The name and address of the Fund as we believe it to appear in the Company's stock transfer books is Jolly Roger Fund LP, 200 Connecticut Avenue, 4th Floor, Norwalk, Connecticut 06854. The Fund is the record and beneficial owner of 100 shares of common stock, $1 par value per share ("Common Stock"), of the Company and the beneficial owner of an additional 148,090 shares of Common Stock (such 148,190 shares representing approximately 1.55% of the outstanding shares of Common Stock). Pirate Capital LLC ("Pirate Capital"), whose principal business is providing investment management services, is the general partner of the Fund. The undersigned, Thomas R. Hudson Jr., is the Manager of Pirate Capital. Pirate Capital is also the investment adviser to Jolly Roger Offshore Fund LTD, an investment fund (collectively with the Fund, the "Funds"), which is the beneficial owner of 786,957 shares of Common Stock (approximately 8.21% of the outstanding shares). Mr. Hudson is also a director of Jolly Roger Offshore Fund LTD. Pirate Capital and Mr. Hudson, as the Manager of Pirate Capital, may be deemed to be the beneficial owners of the 935,147 shares of Common Stock (approximately 9.75% of the outstanding shares) that are directly owned by the Funds. In addition to the Fund's record and beneficial ownership of shares of Common Stock sufficient to satisfy the requirements of Rule 14a-8(b)(2), additional documentary support for the Fund's claim of beneficial ownership is set forth in Annex B attached hereto.

• Activity a:
According to the ownership passage, what is the principal business of Pirate Capital?
The ownership passage above has no connection to the records that follow it.

• Information provided:
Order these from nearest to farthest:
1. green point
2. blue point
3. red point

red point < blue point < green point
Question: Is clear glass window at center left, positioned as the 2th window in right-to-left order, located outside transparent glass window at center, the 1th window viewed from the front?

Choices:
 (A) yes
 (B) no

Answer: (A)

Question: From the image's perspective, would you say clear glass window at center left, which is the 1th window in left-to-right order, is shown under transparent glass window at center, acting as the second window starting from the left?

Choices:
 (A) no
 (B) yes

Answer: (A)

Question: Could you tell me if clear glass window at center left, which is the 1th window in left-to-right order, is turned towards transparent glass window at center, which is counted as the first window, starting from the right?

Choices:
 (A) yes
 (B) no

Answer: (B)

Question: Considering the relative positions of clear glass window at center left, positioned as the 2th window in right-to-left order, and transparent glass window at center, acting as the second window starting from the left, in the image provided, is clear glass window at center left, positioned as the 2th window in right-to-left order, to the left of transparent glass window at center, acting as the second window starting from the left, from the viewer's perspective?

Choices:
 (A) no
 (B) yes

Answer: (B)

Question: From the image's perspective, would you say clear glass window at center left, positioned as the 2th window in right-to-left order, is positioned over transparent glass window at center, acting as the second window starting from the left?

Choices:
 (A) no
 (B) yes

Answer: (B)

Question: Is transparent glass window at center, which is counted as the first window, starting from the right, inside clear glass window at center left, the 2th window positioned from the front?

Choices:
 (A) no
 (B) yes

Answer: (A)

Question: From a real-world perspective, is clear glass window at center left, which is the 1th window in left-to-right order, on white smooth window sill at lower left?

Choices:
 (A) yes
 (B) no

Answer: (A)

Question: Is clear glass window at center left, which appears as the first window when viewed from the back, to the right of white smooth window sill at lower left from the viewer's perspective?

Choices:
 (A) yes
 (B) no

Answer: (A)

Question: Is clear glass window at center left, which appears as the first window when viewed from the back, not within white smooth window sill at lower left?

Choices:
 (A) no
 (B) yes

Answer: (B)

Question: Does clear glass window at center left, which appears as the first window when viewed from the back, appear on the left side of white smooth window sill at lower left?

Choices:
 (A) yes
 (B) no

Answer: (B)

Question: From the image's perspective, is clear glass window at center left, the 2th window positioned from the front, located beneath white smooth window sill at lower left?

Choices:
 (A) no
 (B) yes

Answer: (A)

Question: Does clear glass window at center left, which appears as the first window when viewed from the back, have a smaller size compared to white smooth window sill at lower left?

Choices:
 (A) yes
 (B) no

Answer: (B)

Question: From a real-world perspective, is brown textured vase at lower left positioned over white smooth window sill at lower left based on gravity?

• Activity b:
Extract each line of the records that contains the word "would".

• Written solution a:
Providing investment management services.

• Written solution b:
Question: From the image's perspective, would you say clear glass window at center left, which is the 1th window in left-to-right order, is shown under transparent glass window at center, acting as the second window starting from the left?
Question: From the image's perspective, would you say clear glass window at center left, positioned as the 2th window in right-to-left order, is positioned over transparent glass window at center, acting as the second window starting from the left?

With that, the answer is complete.